Jarryd Broughton with carving 2
Jarryd Broughton with his carving purchased by Three Rivers. It will be hung in the stairwell for full display towards the waiting room.

“It’s a symbol of our wellbeing. It’s a reminder to all men that we need to look after our hauora tinana, hauora wairua and hauora hinengaro.” Artist Jarryd Broughton.

The stunning piece takes the form of a stingray which is seen as a traditional kaitiaki or caregiver in tikanga Māori. The stringray carving is a reminder of the importance of regular health checks, says Jarryd, who is Ngai Ta Manuhiri. “It’s a symbol of our wellbeing. It’s a reminder to all men that we need to look after our hauora tinana, hauora wairua and hauora hinengaro.”

 
Dr Fergus Aitcheson says the artwork aligns with the practice’s values. “It resonates in terms of our support system, particularly for young Māori men.”
 
The artwork was created as part of the Whakairo programme at Boys High - a 2015 Prime Minister’s Excellence Award winning programme that uses Māori cultural teaching through carving to boost boys’ confidence and cultural awareness. An overall sense of place, purpose and confidence from the Whakairo programme spills over into other school activities. In conjunction with the Tu Tane programme and other initiatives the NCEA pass rate for Māori at Gisborne Boys’ High School sits at 95%, well above the national average.

 
Three Rivers encountered programme three years ago when Dr Aitcheson went to see the school’s choir perform. “They had Whakairo on display at the time and we thought we would be proud to support it.”
 
Three Rivers purchased a poupou or carved wall figure by student Matthew Thornton which is now mounted in reception.  Jarryd’s piece will be mounted on the wall above the stairwell visible to everyone in the waiting room.

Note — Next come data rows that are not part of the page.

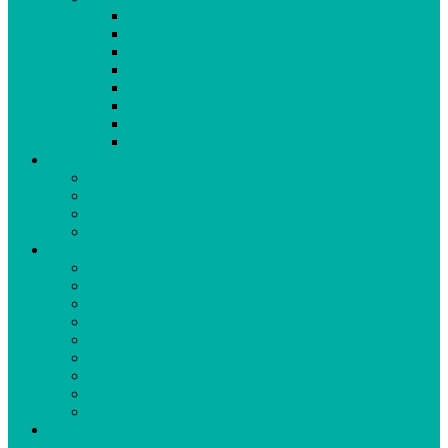
KHOA KHÁM BỆNH
Y HỌC CỔ TRUYỀN-PHCN
KHOA NGOẠI TỔNG HỢP-CSSKSS
KHOA NHI
NỘI TỔNG HỢP-TRUYỀN NHIỄM
LIÊN CHUYÊN KHOA
GÂY MÊ HỒI SỨC-CẤP CỨU
KHOA KIỂM SOÁT NHIỄM KHUẨN
KHỐI XÃ VÀ DỰ PHÒNG
KIỂM SOÁT BỆNH TẬT-HIV/AIDS
AN TOÀN THỰC PHẨM
Y TẾ CÔNG CỘNG-DINH DƯỠNG
TRẠM Y TẾ XÃ
NỘI BỘ
HỆ THỐNG BÁO CÁO SỰ CỐ
CẢI CÁCH HÀNH CHÍNH
TRA CỨU VĂN BẢN
CÔNG NGHỆ THÔNG TIN
VIDEO
TRA CỨU VĂN BẢN TRUNG ƯƠNG
TRA CỨU VĂN BẢN THÀNH PHỐ
LUẬT AN NINH MẠNG
LUẬT ĐƠN VỊ HC-KT ĐẶC BIỆT
LIÊN HỆ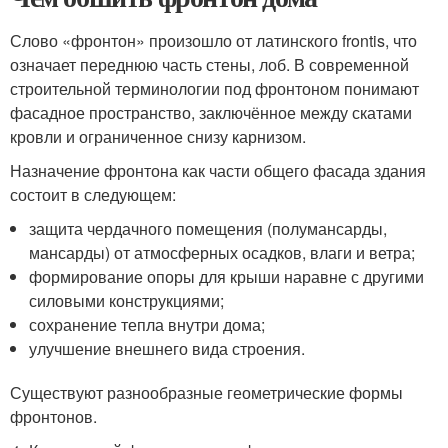
Слово «фронтон» произошло от латинского frontis, что
означает переднюю часть стены, лоб. В современной
строительной терминологии под фронтоном понимают
фасадное пространство, заключённое между скатами
кровли и ограниченное снизу карнизом.
Назначение фронтона как части общего фасада здания
состоит в следующем:
защита чердачного помещения (полумансарды,
мансарды) от атмосферных осадков, влаги и ветра;
формирование опоры для крыши наравне с другими
силовыми конструкциями;
сохранение тепла внутри дома;
улучшение внешнего вида строения.
Существуют разнообразные геометрические формы
фронтонов.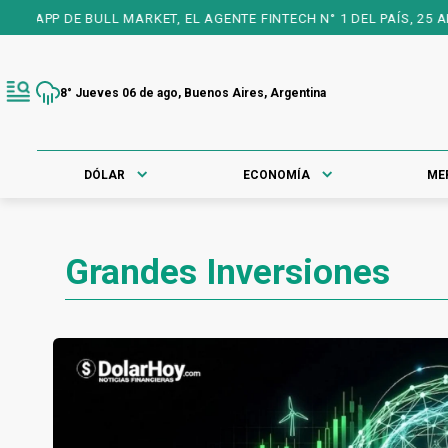
DE BULL MARKET, EL AGENTE FINTECH N° 1 DEL PAÍS, 25 AÑOS A T
8° Jueves 06 de ago, Buenos Aires, Argentina
DÓLAR
ECONOMÍA
ME
Grandes Inversiones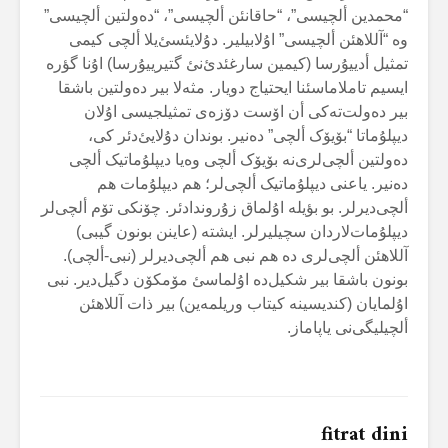
“محمدین ألچیسی”، “حاقانئن ألچیسی”، “دەولتین ألچیسی”
وە “آللاهئن ألچیسی” اۇلابیلیر. دۇلایئسئ‌یلا ألچی کیمی
تمثیل أدییۇرسا (کیمین سارغئدئ‌نئ گتیرییۇرسا) اۇنا گؤرە
ایسیم تاملاماسئنا ایحتیاج دویار. مثەلا بیر دەولتین باشقا
بیر دەولت‌تەکی أن اۆست دۆزەی تمثیلجیسی اۇلان
دیپلۇماتا “بۆیۆک ألچی” دەنیر. بوندان دۇلایئ‌دئر کی،
دەولتین ألچی‌لری‌نە بۆیۆک ألچی وەیا دیپلۇماتیک ألچی
دەنیر. یاعنی دیپلۇماتیک ألچی‌لر؛ هم دیپلۇمات هم
ألچی‌دیرلر. بو بؤیلە اۇلماق زۇروندادئر. چۆنکی تۆم ألچی‌لر
دیپلۇمات‌لاردان سچیلیرلر. ایشتە (عاینن بونون گیبی)
آللاهئن ألچی‌لری دە هم نبی هم ألچی‌دیرلر (نبی-ألچی).
بونون باشقا بیر شکیل‌دە اۇلماسئ مۆمکۆن دگیل‌دیر. نبی
اۇلمایان (کندیسینە کیتاب وریلمەین) بیر ذات آللاهئن
ألچیلیگی‌نی یاپاماز.
fitrat dini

“We are very proud to have these pieces in our practice. We have a lot of support for the programme and a lot of admiration for the people that run it,” says Dr Aitcheson.

The man who created the Whakairo programme over a decade ago is Craig Callaghan. He says Jarryd was blown away when he heard that his piece had been purchased. “It was a bit of a ‘What? My piece? Why would anyone want my piece?’ sort of reaction.” Mr Callaghan is thrilled at the purchase and it’s wider significance. “To have the Gisborne community show its support by actually purchasing and displaying it completes the circle.”

 

He says it capped off a good year for Jarryd who aspires to be a professional rugby player and was away during the exhibition opening signing a rugby contract for 2017 in the Bay of Plenty.